Hi fellow stathead! In this post, I'm going to be using statistical analysis in an attempt to find out what NFL team attributes most contributed to victories in the 2012 NFL season. First, here are the attributes I used for each NFL team:
- Pro Football Focus Offensive Stats: Pass, Rush, Pass Block, Run Block;
- Pro Football Focus Defensive Stats: Run Defense, Pass Rush, Pass Coverage;
- Pro Football Focus Miscellaneous Stats: Penalty, Special Teams;
- Salary Cap Space as of September 7, 2012 according to ProFootballTalk.com;
- Head Coach's Tenure at the start of the 2012 season; and
- Head Coach's Salary - combined from many sources including Coaches Hot Seat, Forbes, and Wikipedia. Publicly available data on coaches' salaries is admittedly not the greatest.
There are tons of other variables that I'm sure could be of interest; these were just the ones I wanted to study and for which I had data.
If you are familiar with regression analysis, you can skip the bracketed paragraphs below. If you'd like a quick lesson, I did my best!
I used linear regression in an attempt to find out which of the above variables had the most significance in producing wins in 2012. The variables listed above are my independent variables, the "X" from algebra class.

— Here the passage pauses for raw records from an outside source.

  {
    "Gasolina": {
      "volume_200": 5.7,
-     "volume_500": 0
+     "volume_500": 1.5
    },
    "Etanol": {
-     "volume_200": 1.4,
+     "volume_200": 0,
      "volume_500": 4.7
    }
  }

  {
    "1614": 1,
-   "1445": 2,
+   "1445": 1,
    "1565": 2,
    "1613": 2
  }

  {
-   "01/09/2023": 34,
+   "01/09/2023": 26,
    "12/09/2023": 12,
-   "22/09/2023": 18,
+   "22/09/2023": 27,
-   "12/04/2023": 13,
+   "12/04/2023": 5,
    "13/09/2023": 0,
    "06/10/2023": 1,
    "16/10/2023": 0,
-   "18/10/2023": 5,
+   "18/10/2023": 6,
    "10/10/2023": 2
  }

I used 2012 wins as my dependent variable, "Y" from that same class. For this purpose, I will use regression analysis to create a formula for 2012 wins as predicted by the most significant independent variables from the above list that looks something like this: 2012 Wins = 6.5 + .02(Pass Offense) + .50(Run Defense)

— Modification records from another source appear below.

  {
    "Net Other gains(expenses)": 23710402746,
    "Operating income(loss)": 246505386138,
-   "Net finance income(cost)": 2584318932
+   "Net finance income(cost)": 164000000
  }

Okay so, how will we determine the most significant variables from the list? Each time a regression analysis is run, each X variable receives a p-value. In layman's terms, a p-value tells us the probability that the relationship between the X variable and the Y variable is pure chance. P-value is expressed as a decimal, or % of 100. For example, a p-value of .05 means that there is a 95% chance a relationship exists between the variables. So if one of the X variables above has a p-value of .07, the regression is saying there's a 93% chance that variable has a relationship with producing a victory in 2012.

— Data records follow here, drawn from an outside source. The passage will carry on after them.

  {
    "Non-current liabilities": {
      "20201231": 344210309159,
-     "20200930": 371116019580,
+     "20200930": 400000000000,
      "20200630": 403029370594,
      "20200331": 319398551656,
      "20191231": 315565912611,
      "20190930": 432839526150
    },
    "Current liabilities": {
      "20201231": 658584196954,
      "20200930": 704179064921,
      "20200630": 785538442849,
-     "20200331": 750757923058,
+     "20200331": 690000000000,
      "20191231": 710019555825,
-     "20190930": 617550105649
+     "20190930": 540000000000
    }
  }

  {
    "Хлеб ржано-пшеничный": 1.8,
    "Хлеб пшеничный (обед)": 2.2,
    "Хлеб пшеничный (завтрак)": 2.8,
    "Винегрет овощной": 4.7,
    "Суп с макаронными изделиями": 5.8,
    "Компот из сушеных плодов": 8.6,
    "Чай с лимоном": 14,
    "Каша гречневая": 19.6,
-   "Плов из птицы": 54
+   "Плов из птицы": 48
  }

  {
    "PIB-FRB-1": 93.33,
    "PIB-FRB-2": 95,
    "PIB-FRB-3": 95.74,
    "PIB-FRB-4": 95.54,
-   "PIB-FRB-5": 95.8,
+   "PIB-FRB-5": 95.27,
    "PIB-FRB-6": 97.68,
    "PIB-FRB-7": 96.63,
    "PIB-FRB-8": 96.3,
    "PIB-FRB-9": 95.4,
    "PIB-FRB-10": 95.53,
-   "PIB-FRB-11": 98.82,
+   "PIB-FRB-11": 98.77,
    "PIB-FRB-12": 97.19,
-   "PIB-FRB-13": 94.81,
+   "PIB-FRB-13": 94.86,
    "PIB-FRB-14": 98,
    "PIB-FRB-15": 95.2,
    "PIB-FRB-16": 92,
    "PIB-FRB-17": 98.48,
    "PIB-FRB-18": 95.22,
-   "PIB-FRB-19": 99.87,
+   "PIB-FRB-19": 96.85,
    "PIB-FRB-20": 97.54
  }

I imagine that all of the above could have some effect on producing wins, but we want to find the most significant variables from the list I made up. To do this, I ran multiple regressions, eliminating the least significant variable (largest p-value) each subsequent time (9 total times). I kept eliminating variables until I got the p-values of the remaining variables to be approximately .05, or 95% confidence in the variables' significance.
The variables were eliminated in the following order, from least significant to most significant in producing wins in 2012*:
- Run Block
- Pass Rush
- Run Defense
- Penalty (combined for offense and defense)
- Pass Block
- Coach's Salary
- Rush Offense
- Coach's Tenure
*I don't know exactly what goes into the Pro Football Focus stats, so I don't know if Pass Block and Run Block are incorporated into the Pass Offense and Run Offense stats. The two Passing stats have a correlation of .40, and the two Running stats have a correlation of .62. Do with that information what you will.
The four variables that achieved statistically significant p-values of approximately .05 were:
- Pass Coverage, p-value = .0657
- Pass Offense, p-value = .052
- Cap Space, p-value = .049
- Special Teams, p-value = .012
This regression analysis resulted in the following formula*:
- 2012 Wins = 6.57 + .02(Pass) + .03(Pass Coverage) + .06(Special Teams) - .16(Cap Space)
*R Square = .59, Adjusted R Square = .53, Standard Error = 2.11
On face value, this appears to make sense. It's a passing league as they say, and this formula is saying that the most successful teams were the ones who passed the ball well and stopped the pass, while spending more money on players and executing on special teams.
Here you can see the list of NFL teams with their Actual 2012 Wins alongside their Expected Number of Wins as predicted by the formula:
Obviously this "formula" can't predict the future, but it is fun to see the important attributes of successful teams in 2012. Though if we look historically, we could use this methodology to view trends in the League throughout time, which could help shape our predictions about the future of the League. But that's another post for another time, unless you hate this one. Cheers!